Çocuklara toplumsal cinsiyet eşitliği öğretilmeli

Bu kavrama yol açan noktanın erkeklik kavramı olduğunu söz eden Aziz Görkem Çetin, “Toplum erkeklik kavramını hislerini söz etmeyen, sert, kuvvetli olarak tanımlıyor. Şayet bu tanıma uyulmazsa kadınsı olmakla suçlanıyor. Çocuklarımızı yetiştirirken bile ‘sen erkek oldun artık ağlamaman gerek’ usulünde telaffuzlar hala söz ediliyor. Çocuğa toplumsal rollerin eşitliği izah edilmiyor. Yapılan araştırmalar, toksik erkeklik normları üstündeki en kıymetli etkenlerden birinin arkadaş etrafıyla kurulan ilgilerin olduğunu tabir ediyor. Bu niçinle toplumsal tesirin büyük bir hissesi olduğunu söyleyebiliriz. Ailenin burada en kıymetli rolü, çocuğunun toplum ile bağlantısını kurarken toplumsal cinsiyet eşitliğini vurgulayarak gücü birini ezmek için değil de denetim ederek birini korumak için kullanabilmesini izah etmektir.” diye konuştu.
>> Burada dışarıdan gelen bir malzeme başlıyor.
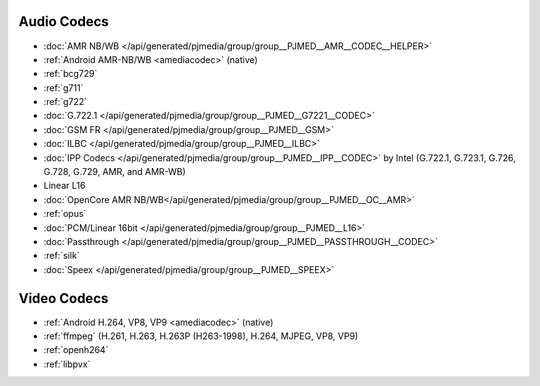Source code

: 
.. comment: 

   This file is shared by both the Features (Datasheet) page and PJMEDIA API
   reference page.


Audio Codecs
^^^^^^^^^^^^^
- :doc:`AMR NB/WB </api/generated/pjmedia/group/group__PJMED__AMR__CODEC__HELPER>`
- :ref:`Android AMR-NB/WB <amediacodec>` (native)
- :ref:`bcg729`
- :ref:`g711`
- :ref:`g722`
- :doc:`G.722.1 </api/generated/pjmedia/group/group__PJMED__G7221__CODEC>`
- :doc:`GSM FR </api/generated/pjmedia/group/group__PJMED__GSM>`
- :doc:`ILBC </api/generated/pjmedia/group/group__PJMED__ILBC>`
- :doc:`IPP Codecs </api/generated/pjmedia/group/group__PJMED__IPP__CODEC>` by Intel
  (G.722.1, G.723.1, G.726, G.728, G.729, AMR, and AMR-WB)
- Linear L16
- :doc:`OpenCore AMR NB/WB</api/generated/pjmedia/group/group__PJMED__OC__AMR>`
- :ref:`opus`
- :doc:`PCM/Linear 16bit </api/generated/pjmedia/group/group__PJMED__L16>`
- :doc:`Passthrough </api/generated/pjmedia/group/group__PJMED__PASSTHROUGH__CODEC>`
- :ref:`silk`
- :doc:`Speex </api/generated/pjmedia/group/group__PJMED__SPEEX>`

Video Codecs
^^^^^^^^^^^^^
- :ref:`Android H.264, VP8, VP9 <amediacodec>` (native)
- :ref:`ffmpeg` (H.261, H.263, H.263P (H263-1998), H.264, MJPEG, VP8, VP9)
- :ref:`openh264`
- :ref:`libpvx`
Ebeveynlerin yaklaşımı hayli değerli

Uzman Klinik Psikolog Aziz Görkem Çetin, “Aileler ve tahminen de bilhassa anneler, erkek çocuklarının yardım etmelerini engelliyor ve kız evlatlarının yardım etmesi ise aslına bakarsanız olması gereken bir durummuş üzere yaklaşımlarda bulunuyorlar.” dedi ve kelamlarını şu biçimde tamamladı:

“Babalar ‘sen kızsın konuta bu saatte gelemezsin, bu biçimde davranamazsın’ diyerek çocuklarına toplumsal cinsiyetin eşitsizliğinin ne kadar doğal ve olması gereken bir durum olduğunu öğretiyorlar. halbuki çocuklar romantik ilgi ve öteki ile kurdukları ilgilerini aileyi referans alarak şekillendiriyorlar. O niçinle aileler; ister kız ister erkek olsun tüm çocukların kendi ayakları üzerinde durabilen, hislerini ve kanılarını söz eden, sorumluluk alan, saygılı bireyler olarak yetişmeleri gerektiğini fark etmeliler.”